そこでロースカツバーガーの単品を注文し、財布を開けたときに気付く。


金がない。


なんと、さっきの歯医者で代金のお釣りを受け取り忘れていたのだ。それも7000円分も。
払った時点で安心してしまっていたのと、外に置いた傘を忘れないようにそっちに気を取られていたことが原因だろう。


とっさに鞄の中の封筒に金がいくらか入っていたことを思い出し、何食わぬ顔で支払う。


ファーストキッチンから出た私は傘を差し、ロースカツバーガーを食べ食べ、しとしとぴっちゃんと歩く。
そして今日行く予定だった店の前につくと、なんと閉まっているではないか。
定休日は日曜のはずなのに、きっとこの土砂降りのせいで臨時休業となったのだろう。


靴には雨水が染み込み、お釣りはもらい忘れ、目的の店は閉まっている。
笑うしかない。


私は肩を落として、来た道を戻り、歯医者でお釣りを受け取る。

そして、以前から気になっていた河原町OPAの裏にあるバーのような店(380円で定食が食べられる)に行ってみる。肉定食を注文して食べていると、隣の席にいた老人が話しかけて来た。

その老人はどうやらどこかの商社の元社長らしく、昼間からビールをのんでご機嫌だ。
話によると、かつてはいろいろな大学に、就職セミナーの講演に行っていたらしい。
雨が降っているのですぐに店を出ても仕方がないと思い、私はその老人と会話の話に耳を傾けた。

仕事の話、英語の話、ピータンの作り方、中国語の話、宗教戦争について、就職の心得…とどまることを知らない老人の話に相槌をうち続け、多分人生を豊かにした。


約一時間半のレクチャーを終え、定食の代金を払い店を出ようとすると、その老人が名刺をくれ、「大学にでも、いつでも呼んでくれ。
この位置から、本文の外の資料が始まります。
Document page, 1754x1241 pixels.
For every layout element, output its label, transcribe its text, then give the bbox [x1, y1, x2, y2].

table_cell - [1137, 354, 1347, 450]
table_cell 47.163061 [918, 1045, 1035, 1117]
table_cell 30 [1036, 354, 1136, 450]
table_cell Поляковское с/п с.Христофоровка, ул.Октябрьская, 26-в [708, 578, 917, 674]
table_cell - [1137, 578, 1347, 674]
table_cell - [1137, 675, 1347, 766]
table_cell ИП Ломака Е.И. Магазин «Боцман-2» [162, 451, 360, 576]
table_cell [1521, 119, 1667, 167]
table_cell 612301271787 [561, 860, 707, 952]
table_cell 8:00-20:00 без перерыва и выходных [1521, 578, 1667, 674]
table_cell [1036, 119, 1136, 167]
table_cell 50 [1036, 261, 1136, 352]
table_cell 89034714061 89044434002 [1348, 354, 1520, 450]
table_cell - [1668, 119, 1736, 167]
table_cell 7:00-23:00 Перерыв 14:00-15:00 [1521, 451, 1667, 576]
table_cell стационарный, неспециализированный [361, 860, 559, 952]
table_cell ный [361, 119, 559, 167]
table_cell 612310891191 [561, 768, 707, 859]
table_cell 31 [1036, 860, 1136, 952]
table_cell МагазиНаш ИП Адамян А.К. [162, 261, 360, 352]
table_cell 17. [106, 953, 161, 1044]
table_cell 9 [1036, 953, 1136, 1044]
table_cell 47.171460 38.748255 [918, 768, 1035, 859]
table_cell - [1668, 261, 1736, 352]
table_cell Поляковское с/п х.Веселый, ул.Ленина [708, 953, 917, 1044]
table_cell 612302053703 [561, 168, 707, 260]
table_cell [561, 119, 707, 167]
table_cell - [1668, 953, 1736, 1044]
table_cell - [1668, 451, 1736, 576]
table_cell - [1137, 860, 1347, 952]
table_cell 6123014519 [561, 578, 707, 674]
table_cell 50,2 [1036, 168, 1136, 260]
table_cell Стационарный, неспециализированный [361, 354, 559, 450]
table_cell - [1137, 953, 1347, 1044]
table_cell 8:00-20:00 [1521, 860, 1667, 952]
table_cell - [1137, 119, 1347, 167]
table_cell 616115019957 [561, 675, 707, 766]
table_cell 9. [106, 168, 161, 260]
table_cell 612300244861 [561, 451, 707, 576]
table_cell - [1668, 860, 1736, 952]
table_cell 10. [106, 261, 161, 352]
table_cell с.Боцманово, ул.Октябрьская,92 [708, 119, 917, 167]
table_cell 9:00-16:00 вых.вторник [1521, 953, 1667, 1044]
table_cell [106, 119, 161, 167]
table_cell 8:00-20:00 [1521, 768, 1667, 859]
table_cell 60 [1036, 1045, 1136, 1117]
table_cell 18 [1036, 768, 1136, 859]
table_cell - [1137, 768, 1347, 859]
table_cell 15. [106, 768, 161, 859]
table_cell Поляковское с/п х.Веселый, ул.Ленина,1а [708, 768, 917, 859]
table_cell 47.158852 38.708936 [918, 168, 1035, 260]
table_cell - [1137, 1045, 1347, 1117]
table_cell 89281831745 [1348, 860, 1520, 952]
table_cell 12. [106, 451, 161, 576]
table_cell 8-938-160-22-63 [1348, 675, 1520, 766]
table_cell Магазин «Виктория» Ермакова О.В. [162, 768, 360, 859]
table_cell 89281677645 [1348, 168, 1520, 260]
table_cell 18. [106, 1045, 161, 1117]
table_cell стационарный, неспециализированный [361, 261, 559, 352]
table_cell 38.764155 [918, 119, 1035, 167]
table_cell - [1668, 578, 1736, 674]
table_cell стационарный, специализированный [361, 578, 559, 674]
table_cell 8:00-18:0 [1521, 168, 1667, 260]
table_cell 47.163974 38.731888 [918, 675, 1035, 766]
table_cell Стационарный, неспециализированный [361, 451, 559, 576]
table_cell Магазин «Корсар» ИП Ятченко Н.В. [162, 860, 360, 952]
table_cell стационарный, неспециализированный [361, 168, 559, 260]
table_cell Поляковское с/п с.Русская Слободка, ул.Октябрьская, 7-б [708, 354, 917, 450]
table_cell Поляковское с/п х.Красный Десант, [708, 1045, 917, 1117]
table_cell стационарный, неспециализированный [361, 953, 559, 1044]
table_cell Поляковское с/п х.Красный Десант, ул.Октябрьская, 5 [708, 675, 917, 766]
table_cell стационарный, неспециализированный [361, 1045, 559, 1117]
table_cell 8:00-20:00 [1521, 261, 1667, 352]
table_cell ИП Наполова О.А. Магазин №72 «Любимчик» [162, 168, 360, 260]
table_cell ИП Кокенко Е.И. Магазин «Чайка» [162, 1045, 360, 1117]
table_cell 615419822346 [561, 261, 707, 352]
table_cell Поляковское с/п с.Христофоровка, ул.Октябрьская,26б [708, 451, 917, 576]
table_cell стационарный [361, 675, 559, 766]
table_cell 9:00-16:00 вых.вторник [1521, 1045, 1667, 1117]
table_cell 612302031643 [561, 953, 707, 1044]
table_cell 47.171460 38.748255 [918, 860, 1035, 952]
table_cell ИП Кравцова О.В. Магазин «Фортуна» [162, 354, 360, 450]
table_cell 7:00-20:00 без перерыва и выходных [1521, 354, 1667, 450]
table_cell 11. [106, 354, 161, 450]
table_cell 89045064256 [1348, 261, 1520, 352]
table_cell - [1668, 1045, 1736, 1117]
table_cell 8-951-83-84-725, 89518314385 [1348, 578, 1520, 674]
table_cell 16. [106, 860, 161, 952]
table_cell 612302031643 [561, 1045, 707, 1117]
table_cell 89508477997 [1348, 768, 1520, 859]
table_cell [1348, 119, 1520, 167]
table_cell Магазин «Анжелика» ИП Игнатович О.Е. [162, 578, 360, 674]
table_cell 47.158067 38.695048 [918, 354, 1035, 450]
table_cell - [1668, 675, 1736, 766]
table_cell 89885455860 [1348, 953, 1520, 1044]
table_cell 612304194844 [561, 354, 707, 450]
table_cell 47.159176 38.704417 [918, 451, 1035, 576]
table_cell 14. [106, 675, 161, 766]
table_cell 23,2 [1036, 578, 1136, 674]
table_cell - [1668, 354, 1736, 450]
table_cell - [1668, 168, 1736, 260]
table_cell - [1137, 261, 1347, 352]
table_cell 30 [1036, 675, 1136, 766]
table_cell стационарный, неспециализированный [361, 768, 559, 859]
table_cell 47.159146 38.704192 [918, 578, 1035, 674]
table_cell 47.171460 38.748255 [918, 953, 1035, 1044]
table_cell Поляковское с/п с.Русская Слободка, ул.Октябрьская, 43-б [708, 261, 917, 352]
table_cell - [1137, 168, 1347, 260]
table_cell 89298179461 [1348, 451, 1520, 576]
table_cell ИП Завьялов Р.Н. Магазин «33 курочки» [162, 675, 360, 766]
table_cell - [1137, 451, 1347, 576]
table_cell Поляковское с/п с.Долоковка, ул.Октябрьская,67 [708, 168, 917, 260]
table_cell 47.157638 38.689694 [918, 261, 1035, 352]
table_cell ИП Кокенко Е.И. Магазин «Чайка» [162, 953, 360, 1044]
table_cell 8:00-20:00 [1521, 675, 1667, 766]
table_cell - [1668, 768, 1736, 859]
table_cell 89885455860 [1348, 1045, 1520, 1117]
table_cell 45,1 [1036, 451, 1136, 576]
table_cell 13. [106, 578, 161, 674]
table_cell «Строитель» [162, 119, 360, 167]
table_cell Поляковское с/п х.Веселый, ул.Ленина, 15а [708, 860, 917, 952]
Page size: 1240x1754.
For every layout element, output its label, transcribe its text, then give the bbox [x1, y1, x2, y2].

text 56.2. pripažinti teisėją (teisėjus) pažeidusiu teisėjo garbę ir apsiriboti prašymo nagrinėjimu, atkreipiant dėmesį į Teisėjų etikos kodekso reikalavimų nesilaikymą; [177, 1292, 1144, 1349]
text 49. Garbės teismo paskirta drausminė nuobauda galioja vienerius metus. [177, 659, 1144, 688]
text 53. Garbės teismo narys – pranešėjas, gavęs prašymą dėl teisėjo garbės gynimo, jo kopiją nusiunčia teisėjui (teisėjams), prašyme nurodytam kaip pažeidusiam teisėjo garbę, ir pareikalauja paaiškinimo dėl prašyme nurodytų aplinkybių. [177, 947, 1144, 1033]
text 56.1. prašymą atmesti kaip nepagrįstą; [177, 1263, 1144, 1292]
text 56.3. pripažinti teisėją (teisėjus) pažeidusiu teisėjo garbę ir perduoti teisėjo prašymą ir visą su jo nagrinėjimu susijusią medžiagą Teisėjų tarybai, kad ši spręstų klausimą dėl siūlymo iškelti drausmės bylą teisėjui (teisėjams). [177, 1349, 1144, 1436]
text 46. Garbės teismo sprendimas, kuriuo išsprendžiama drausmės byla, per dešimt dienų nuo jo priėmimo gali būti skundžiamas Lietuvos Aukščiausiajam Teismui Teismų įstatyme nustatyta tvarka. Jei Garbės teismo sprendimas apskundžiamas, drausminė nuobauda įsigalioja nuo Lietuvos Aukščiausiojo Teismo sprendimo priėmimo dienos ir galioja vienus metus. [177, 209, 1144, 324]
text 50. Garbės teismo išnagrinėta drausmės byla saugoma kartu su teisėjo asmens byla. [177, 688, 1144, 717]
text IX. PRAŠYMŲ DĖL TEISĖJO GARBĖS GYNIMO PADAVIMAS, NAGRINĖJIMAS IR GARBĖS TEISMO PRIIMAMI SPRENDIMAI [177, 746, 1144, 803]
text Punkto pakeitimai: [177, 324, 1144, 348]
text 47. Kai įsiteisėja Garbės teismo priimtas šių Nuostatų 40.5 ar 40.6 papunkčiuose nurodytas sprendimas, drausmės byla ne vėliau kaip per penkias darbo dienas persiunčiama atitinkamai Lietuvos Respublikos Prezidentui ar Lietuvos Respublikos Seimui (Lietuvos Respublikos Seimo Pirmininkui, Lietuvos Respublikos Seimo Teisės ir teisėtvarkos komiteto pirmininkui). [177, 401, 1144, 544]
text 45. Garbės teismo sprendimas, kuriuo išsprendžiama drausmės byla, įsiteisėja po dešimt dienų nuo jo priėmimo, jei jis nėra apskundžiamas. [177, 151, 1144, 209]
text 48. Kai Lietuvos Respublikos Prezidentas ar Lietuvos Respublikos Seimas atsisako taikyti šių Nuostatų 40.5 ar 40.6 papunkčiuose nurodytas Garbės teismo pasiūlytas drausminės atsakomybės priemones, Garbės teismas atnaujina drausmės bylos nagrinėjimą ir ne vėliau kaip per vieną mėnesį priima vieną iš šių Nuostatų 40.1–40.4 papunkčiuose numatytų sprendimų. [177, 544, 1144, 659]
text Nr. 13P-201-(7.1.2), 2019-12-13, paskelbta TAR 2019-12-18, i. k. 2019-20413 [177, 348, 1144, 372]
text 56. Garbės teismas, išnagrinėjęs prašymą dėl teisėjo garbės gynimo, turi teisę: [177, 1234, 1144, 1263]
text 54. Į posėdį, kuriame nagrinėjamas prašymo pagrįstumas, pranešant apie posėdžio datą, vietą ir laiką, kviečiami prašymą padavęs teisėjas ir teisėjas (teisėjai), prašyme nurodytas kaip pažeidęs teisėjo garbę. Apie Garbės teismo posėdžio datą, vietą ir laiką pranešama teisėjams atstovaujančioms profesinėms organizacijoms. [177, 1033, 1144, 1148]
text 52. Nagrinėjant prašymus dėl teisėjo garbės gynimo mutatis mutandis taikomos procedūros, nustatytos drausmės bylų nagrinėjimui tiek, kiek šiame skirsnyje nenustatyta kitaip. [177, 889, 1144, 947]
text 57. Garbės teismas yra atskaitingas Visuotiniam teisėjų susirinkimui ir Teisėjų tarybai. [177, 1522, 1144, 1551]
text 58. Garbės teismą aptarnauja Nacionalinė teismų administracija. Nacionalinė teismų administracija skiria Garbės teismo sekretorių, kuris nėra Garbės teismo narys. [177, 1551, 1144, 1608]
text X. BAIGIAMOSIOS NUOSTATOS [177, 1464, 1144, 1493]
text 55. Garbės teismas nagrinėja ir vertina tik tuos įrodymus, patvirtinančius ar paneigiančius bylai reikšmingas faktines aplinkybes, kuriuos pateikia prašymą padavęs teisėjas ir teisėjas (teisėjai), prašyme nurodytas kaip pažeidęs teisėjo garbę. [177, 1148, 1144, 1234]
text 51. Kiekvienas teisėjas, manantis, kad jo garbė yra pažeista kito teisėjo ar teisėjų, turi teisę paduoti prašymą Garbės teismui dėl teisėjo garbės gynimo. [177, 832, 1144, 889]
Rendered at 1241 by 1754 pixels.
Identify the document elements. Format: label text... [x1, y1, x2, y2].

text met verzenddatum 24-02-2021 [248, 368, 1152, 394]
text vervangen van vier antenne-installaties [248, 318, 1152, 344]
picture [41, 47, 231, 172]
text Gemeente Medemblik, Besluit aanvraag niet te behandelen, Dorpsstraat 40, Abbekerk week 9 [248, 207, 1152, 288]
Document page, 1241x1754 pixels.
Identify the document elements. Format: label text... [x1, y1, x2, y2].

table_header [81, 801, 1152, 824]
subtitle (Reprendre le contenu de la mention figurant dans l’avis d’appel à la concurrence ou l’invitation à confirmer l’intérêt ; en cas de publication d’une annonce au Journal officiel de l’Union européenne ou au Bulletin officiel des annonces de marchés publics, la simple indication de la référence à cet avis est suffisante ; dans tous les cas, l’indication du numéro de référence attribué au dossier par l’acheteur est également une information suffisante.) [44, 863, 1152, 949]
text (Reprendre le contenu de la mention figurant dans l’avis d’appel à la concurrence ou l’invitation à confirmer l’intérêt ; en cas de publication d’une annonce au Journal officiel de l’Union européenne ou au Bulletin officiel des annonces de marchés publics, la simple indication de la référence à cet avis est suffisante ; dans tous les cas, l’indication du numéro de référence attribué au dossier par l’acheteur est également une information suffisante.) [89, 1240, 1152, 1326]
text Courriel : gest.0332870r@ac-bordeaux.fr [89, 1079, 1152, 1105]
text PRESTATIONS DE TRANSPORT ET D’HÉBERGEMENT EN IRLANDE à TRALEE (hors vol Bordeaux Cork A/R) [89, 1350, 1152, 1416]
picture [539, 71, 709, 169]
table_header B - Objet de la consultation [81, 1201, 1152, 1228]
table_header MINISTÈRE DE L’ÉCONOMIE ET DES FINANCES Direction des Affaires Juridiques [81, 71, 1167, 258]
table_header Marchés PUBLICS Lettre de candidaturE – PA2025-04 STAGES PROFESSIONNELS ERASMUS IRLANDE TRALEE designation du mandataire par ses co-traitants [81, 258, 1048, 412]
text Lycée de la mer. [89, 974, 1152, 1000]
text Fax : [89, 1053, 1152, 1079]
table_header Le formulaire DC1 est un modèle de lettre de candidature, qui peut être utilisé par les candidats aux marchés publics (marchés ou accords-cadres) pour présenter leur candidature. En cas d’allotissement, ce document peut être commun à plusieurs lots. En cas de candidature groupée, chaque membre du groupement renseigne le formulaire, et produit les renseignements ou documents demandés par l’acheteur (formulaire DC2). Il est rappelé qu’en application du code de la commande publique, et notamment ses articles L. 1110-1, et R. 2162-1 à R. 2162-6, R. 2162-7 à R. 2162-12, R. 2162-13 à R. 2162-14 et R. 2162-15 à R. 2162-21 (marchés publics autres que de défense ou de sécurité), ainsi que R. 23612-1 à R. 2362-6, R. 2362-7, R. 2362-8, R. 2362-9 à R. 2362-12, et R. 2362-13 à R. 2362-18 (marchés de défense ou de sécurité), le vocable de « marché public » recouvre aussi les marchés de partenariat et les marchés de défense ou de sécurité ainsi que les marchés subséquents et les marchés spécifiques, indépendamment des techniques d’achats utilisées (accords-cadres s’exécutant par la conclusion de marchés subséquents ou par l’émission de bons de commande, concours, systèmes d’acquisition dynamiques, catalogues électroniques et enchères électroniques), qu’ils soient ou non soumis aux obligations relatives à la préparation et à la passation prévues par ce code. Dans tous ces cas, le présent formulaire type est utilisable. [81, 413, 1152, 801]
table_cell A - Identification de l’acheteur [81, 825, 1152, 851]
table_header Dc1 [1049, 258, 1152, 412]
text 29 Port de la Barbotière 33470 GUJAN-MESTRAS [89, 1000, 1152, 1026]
ちゃんとした話をしに行くから」と言った。
外に出ると、もう雨はあがっていた。



今日起きた、晴れの日にはならなか巡り逢えないと思われる様々な出来事は、すべて朝から雨が降っていたせいに違いない。
その証拠に、昼過ぎに雨があがってからは変わったことはこれといって起きておらず、私はおとなしく大学で講義を受けただけである。